168. In fact, Lyell's system of geology, which is the common or present-day
system, is merely the geological aspects of the general evolution doctrine;
and any one shows a lack of mental clearness who accepts the serial arrangement
of the fossils taught by Lyellism, and yet refuses to believe in organic
evolution somehow.
Thus before the middle of the nineteenth
century a system of evolutionary geology had become almost universally accepted
by the scientific world. Charles Darwin (1809-1882) merely undertook to fill in
the details, by attempting to show how species originate. If he and A. R.
Wallace (1823-1913) had not proposed their theory when and how they did, it is
almost certain that somebody would have done so sooner or later. For the
scientific situation then existing called loudly for something of the kind. When
the scientific world goes running off the main highway of truth, the only thing
that will convince them that they are traveling up a blind alley, is to follow
up the trail to the very end.
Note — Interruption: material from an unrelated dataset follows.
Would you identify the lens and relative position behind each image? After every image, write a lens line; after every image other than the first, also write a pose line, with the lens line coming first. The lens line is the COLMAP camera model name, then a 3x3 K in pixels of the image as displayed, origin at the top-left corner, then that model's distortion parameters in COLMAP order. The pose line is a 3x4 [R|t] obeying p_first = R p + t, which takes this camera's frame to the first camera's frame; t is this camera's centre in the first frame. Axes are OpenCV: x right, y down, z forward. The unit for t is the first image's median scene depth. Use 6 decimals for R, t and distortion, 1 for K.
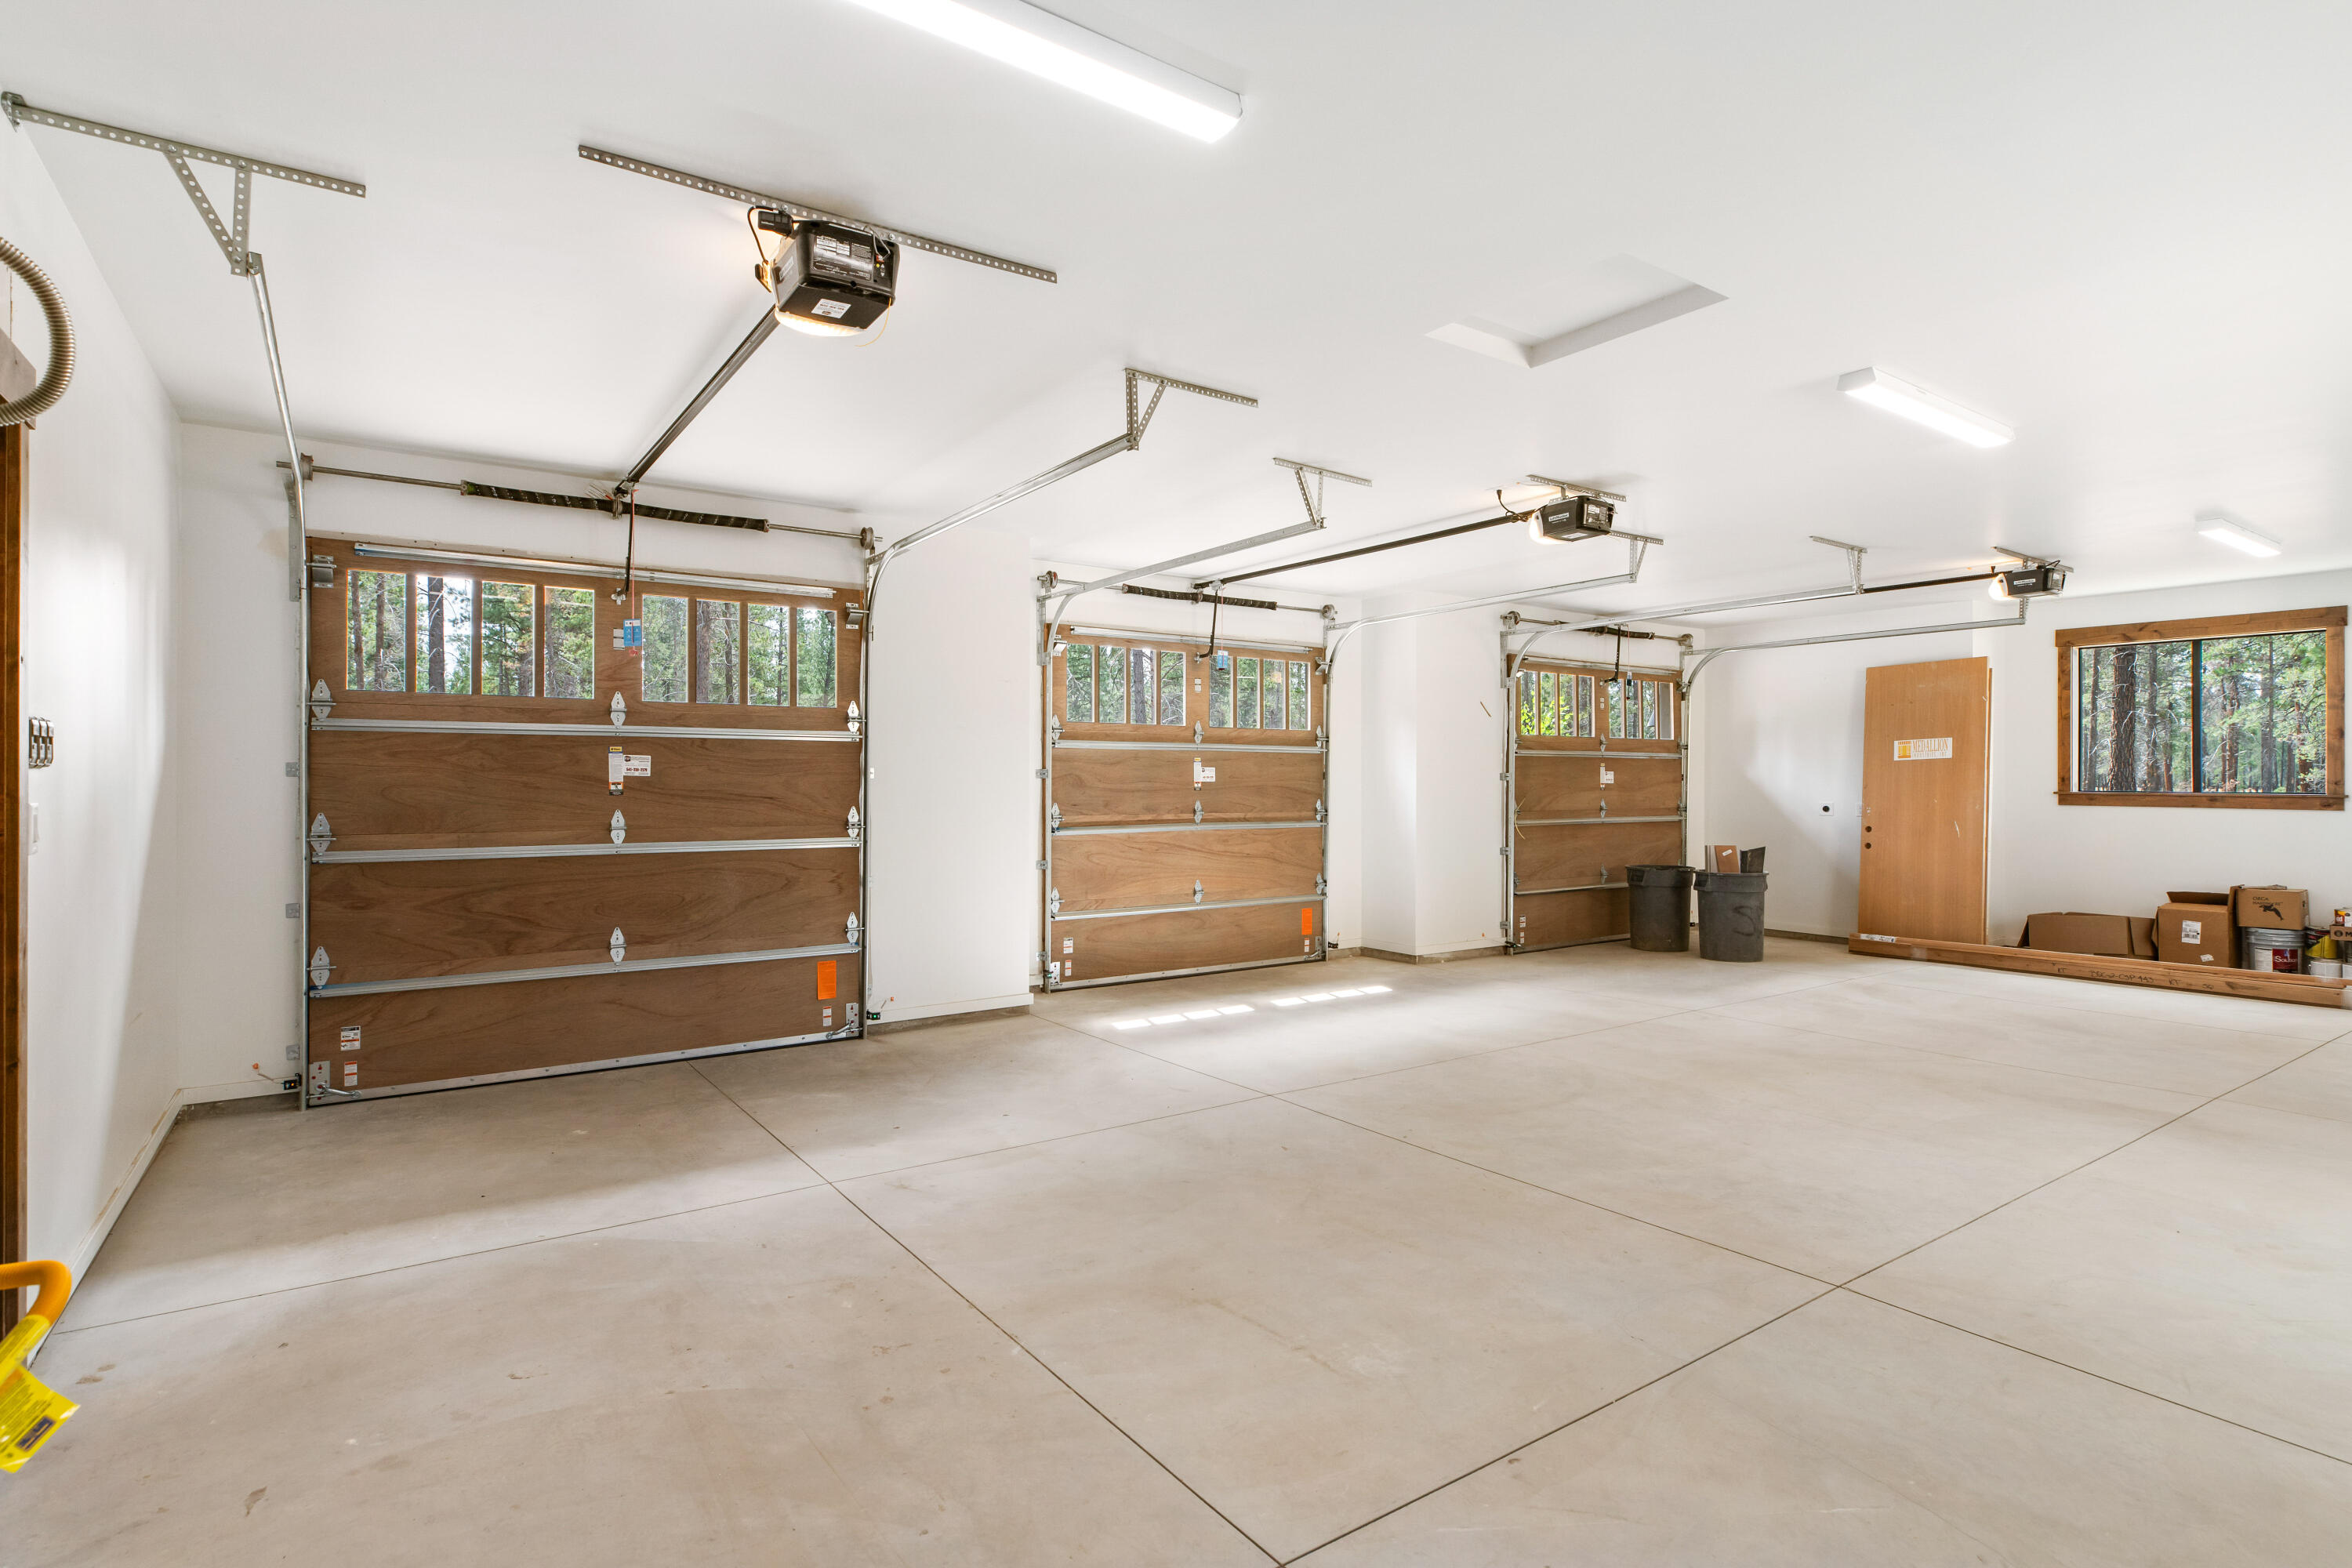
lens RADIAL K [[1174.4, 0, 1178.5], [0, 1174.4, 781.5], [0, 0, 1]] dist [0.001317, 0.000221]
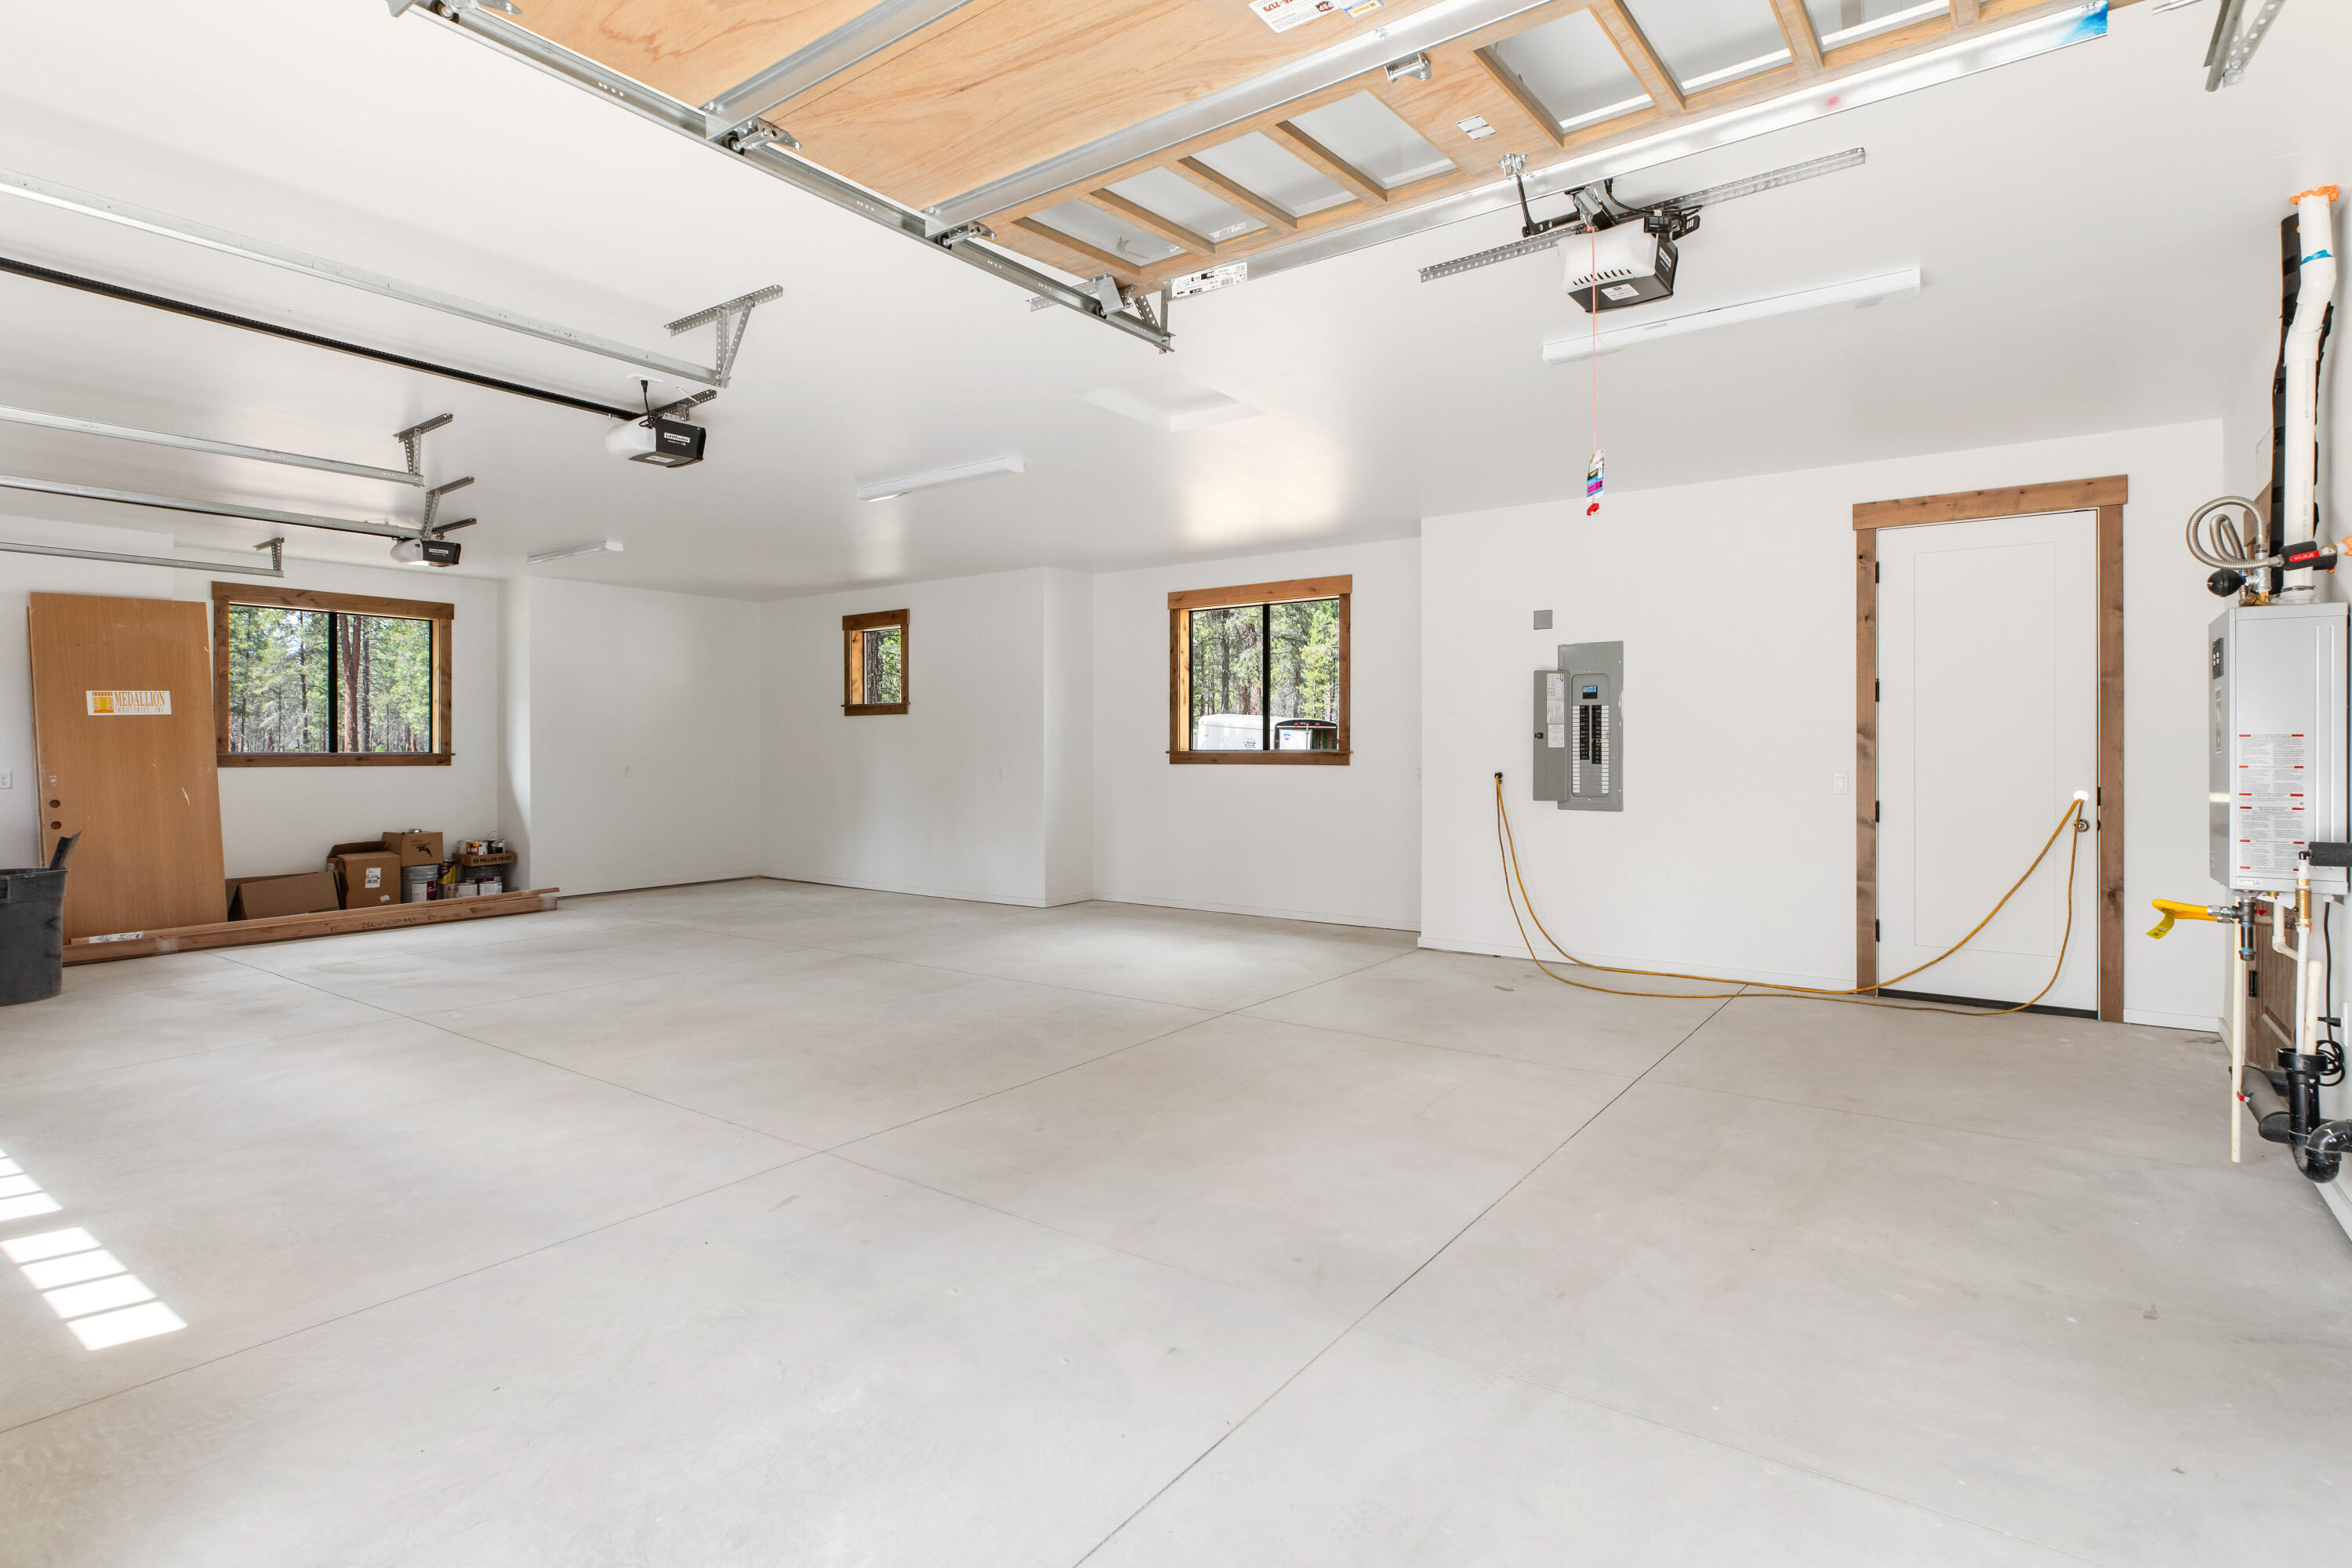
lens RADIAL K [[1174.4, 0, 1177.7], [0, 1174.4, 771.2], [0, 0, 1]] dist [0.001317, 0.000221]
pose [[-0.319738, -0.019315, 0.947309, -0.436126], [0.002686, 0.999770, 0.021291, 0.005673], [-0.947502, 0.009353, -0.319612, 0.634680]]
In the preceding chapter we have seen that the
biologists are beginning to recognize that they are about at the end of their
blind alley. In the following chapter we shall see that the evolutionary
geologists are in even a worse predicament. Accordingly, the whole scientific
world is now (more or less blindly) hunting around for the lost highway, which
they left a hundred years ago under the brilliant, but nevertheless mistaken,
leadership of Baron Cuvier.
The parts of the theory of organic evolution
which were contributed by such men as Louis Agassiz, Herbert Spencer, Ernst
Haeckel, August Weismann, and others, need not detain us here.